Requirement: Your response should be an exact transcription of the data, images excluded.

Data shown:
........

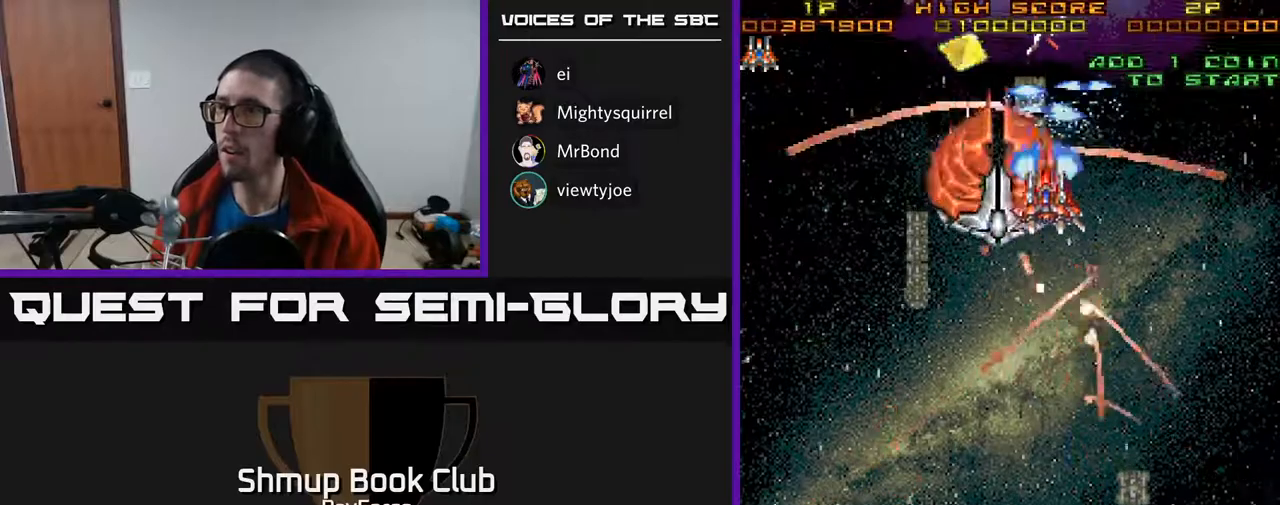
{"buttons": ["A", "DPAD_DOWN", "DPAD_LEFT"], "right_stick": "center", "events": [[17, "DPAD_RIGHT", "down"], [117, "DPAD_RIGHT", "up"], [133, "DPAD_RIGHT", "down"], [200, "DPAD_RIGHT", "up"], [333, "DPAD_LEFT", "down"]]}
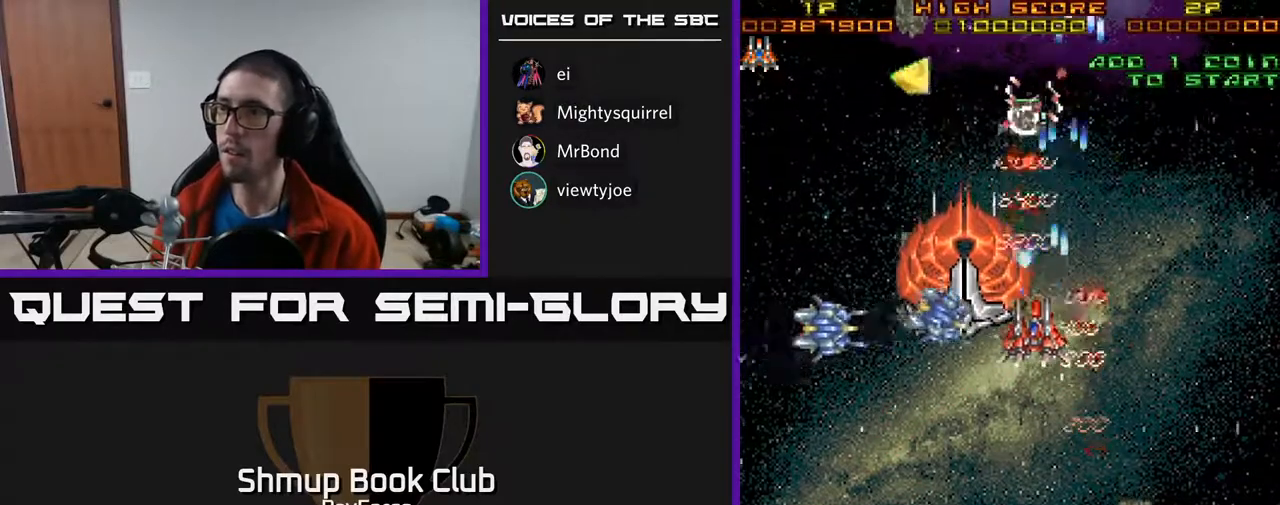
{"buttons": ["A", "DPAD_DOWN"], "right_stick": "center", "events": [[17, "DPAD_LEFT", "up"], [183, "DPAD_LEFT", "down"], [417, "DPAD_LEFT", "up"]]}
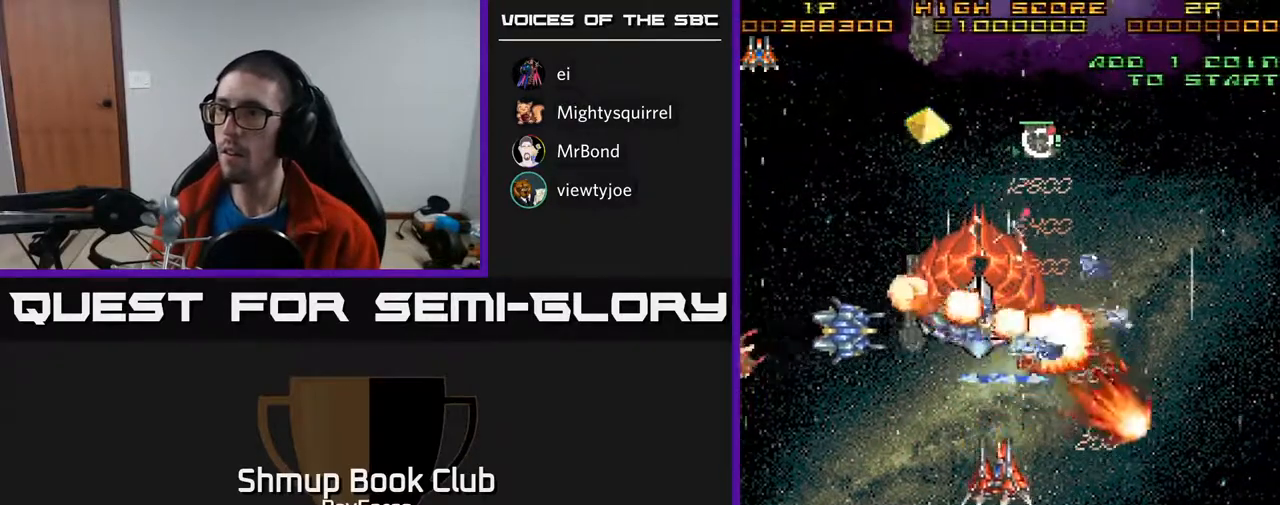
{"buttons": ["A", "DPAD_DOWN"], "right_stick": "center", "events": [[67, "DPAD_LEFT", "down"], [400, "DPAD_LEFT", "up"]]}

........

Response to the task:
{"buttons": ["A", "DPAD_DOWN", "DPAD_LEFT"], "right_stick": "center", "events": [[17, "DPAD_RIGHT", "down"], [117, "DPAD_RIGHT", "up"], [133, "DPAD_RIGHT", "down"], [200, "DPAD_RIGHT", "up"], [333, "DPAD_LEFT", "down"]]}
{"buttons": ["A", "DPAD_DOWN"], "right_stick": "center", "events": [[17, "DPAD_LEFT", "up"], [183, "DPAD_LEFT", "down"], [417, "DPAD_LEFT", "up"]]}
{"buttons": ["A", "DPAD_DOWN"], "right_stick": "center", "events": [[67, "DPAD_LEFT", "down"], [400, "DPAD_LEFT", "up"]]}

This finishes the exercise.